START Extracted material

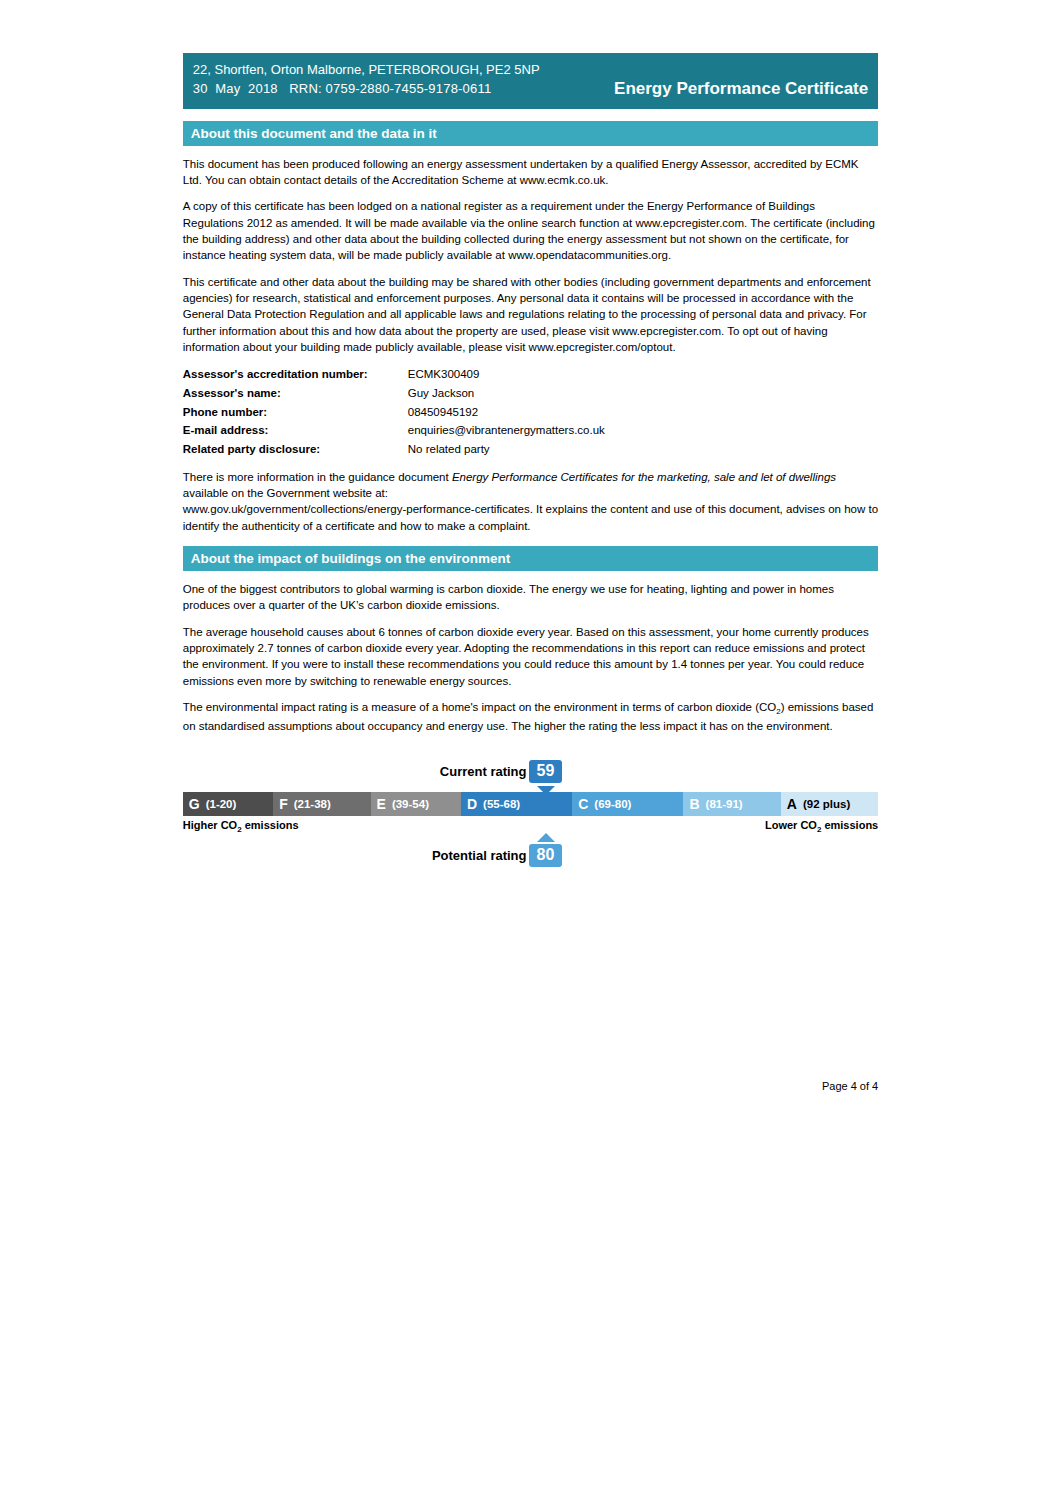22, Shortfen, Orton Malborne, PETERBOROUGH, PE2 5NP
30 May 2018 RRN: 0759-2880-7455-9178-0611
Energy Performance Certificate
About this document and the data in it
This document has been produced following an energy assessment undertaken by a qualified Energy Assessor, accredited by ECMK Ltd. You can obtain contact details of the Accreditation Scheme at www.ecmk.co.uk.
A copy of this certificate has been lodged on a national register as a requirement under the Energy Performance of Buildings Regulations 2012 as amended. It will be made available via the online search function at www.epcregister.com. The certificate (including the building address) and other data about the building collected during the energy assessment but not shown on the certificate, for instance heating system data, will be made publicly available at www.opendatacommunities.org.
This certificate and other data about the building may be shared with other bodies (including government departments and enforcement agencies) for research, statistical and enforcement purposes. Any personal data it contains will be processed in accordance with the General Data Protection Regulation and all applicable laws and regulations relating to the processing of personal data and privacy. For further information about this and how data about the property are used, please visit www.epcregister.com. To opt out of having information about your building made publicly available, please visit www.epcregister.com/optout.
| Assessor's accreditation number: | ECMK300409 |
| Assessor's name: | Guy Jackson |
| Phone number: | 08450945192 |
| E-mail address: | enquiries@vibrantenergymatters.co.uk |
| Related party disclosure: | No related party |
There is more information in the guidance document Energy Performance Certificates for the marketing, sale and let of dwellings available on the Government website at:
www.gov.uk/government/collections/energy-performance-certificates. It explains the content and use of this document, advises on how to identify the authenticity of a certificate and how to make a complaint.
About the impact of buildings on the environment
One of the biggest contributors to global warming is carbon dioxide. The energy we use for heating, lighting and power in homes produces over a quarter of the UK’s carbon dioxide emissions.
The average household causes about 6 tonnes of carbon dioxide every year. Based on this assessment, your home currently produces approximately 2.7 tonnes of carbon dioxide every year. Adopting the recommendations in this report can reduce emissions and protect the environment. If you were to install these recommendations you could reduce this amount by 1.4 tonnes per year. You could reduce emissions even more by switching to renewable energy sources.
The environmental impact rating is a measure of a home's impact on the environment in terms of carbon dioxide (CO2) emissions based on standardised assumptions about occupancy and energy use. The higher the rating the less impact it has on the environment.
Current rating 59
G(1-20)
F(21-38)
E(39-54)
D(55-68)
C(69-80)
B(81-91)
A(92 plus)
Higher CO2 emissions Lower CO2 emissions
Potential rating 80
Page 4 of 4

END Extracted material

Required action:
Exactly as they stand, set down the lines from the start of the material through the line with "This document has", both ends included, omitting the pictures.

Written answer:
22, Shortfen, Orton Malborne, PETERBOROUGH, PE2 5NP
30 May 2018 RRN: 0759-2880-7455-9178-0611
Energy Performance Certificate
About this document and the data in it
This document has been produced following an energy assessment undertaken by a qualified Energy Assessor, accredited by ECMK Ltd. You can obtain contact details of the Accreditation Scheme at www.ecmk.co.uk.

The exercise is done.